Document:  Impact Investments Colorado II, LLC and Baker Investment Trust v. Impact Holding, Inc., C.A. No. 4323-VCP (Del. Ch. Aug. 31, 2012)

The Delaware Court of Chancery held that the terms of a stock purchase agreement precluded the buyer of a candy manufacturing business from seeking indemnification for certain claims that had been the subject of post-closing negotiations between the parties and had resulted in a post-closing adjustment to the purchase price.

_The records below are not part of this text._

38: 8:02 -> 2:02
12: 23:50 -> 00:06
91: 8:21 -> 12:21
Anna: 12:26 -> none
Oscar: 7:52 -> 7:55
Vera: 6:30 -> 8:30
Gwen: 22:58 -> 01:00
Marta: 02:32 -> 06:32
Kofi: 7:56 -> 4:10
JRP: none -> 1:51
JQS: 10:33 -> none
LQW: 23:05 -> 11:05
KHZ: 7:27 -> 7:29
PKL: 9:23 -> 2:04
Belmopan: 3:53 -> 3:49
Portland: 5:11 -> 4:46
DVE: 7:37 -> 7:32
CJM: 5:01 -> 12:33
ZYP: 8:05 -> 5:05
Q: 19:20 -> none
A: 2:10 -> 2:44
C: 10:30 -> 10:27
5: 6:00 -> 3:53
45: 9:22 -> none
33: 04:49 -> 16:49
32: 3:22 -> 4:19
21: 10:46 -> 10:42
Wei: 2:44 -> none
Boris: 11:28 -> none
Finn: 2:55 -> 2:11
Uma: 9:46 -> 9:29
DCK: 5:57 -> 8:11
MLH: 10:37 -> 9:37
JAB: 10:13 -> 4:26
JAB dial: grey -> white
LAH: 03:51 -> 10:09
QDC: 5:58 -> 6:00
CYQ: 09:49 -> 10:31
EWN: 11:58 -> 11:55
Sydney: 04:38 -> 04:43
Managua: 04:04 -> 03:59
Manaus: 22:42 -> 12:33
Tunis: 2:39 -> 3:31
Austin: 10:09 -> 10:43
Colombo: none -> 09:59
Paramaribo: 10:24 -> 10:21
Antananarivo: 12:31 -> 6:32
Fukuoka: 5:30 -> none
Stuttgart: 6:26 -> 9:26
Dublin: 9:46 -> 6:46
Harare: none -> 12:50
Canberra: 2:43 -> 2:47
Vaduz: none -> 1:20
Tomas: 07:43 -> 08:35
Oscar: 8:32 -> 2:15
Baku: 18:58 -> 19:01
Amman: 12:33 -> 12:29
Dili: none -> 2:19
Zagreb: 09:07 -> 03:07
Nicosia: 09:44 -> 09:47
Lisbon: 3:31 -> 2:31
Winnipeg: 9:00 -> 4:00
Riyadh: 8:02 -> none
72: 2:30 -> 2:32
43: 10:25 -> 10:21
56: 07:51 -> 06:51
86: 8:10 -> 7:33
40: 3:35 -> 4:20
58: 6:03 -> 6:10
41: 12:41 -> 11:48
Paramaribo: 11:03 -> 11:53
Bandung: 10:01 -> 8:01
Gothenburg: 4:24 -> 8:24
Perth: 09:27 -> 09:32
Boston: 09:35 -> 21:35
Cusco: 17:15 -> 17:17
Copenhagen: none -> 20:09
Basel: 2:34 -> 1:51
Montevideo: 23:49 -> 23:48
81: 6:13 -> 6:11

This action arose from the acquisition of all of the outstanding stock of Impact Confections, Inc. (“Impact”) by Brazos Private Equity Partners LLC (“Brazos” or “Buyer”).  In 2008, the holders of all of the outstanding capital stock of Impact (“Sellers”) entered into a stock purchase agreement (the “SPA”) with Brazos.  The SPA provided for a post-closing purchase price adjustment in the event that Impact’s target working capital on the closing date differed from its actual working capital as of such date.  In this connection, the SPA required Buyer to deliver to Seller a statement setting forth the actual working capital of Impact within sixty days of closing and provided a procedure for resolving post-closing purchase price disputes.  In addition, the SPA created an escrow account from which claims for indemnification for breach of representations and warranties concerning Impact would be paid within one year of closing.  Finally, Section 6(f) of the SPA (“Section 6(f)”) limited the Buyer’s ability to seek indemnification for claims taken into account in determining purchase price adjustments, stating that “Sellers shall not be obligated to indemnify Buyer against Adverse Consequences as a result of, or based upon or arising from, any claim or liability to the extent such claim or liability is taken into account in determining any adjustment to the Purchase Price.”

In this case, Buyer argued that Section 6(f) did not foreclose it from pursuing indemnification for expenses which resulted in a purchase price adjustment to the extent the amount sought to be indemnified differed from any post-closing adjustments to the purchase price.  The Sellers argued that Section 6(f) should not be interpreted in a manner that allowed Buyer to rehash disputes negotiated and settled through a purchase price adjustment.  The Court agreed with Sellers and granted summary judgment in favor of Sellers with respect to several disputed expenses that had resulted in purchase price adjustments.  However, the Court declined to grant Sellers’ motion for summary judgment on a number of Buyer’s remaining claims for indemnification relating to alleged errors in the calculation of the components of working capital which had not been actually disputed and negotiated during the purchase price adjustment process.  The Court believed that the resolution of these latter claims could only be resolved after trial.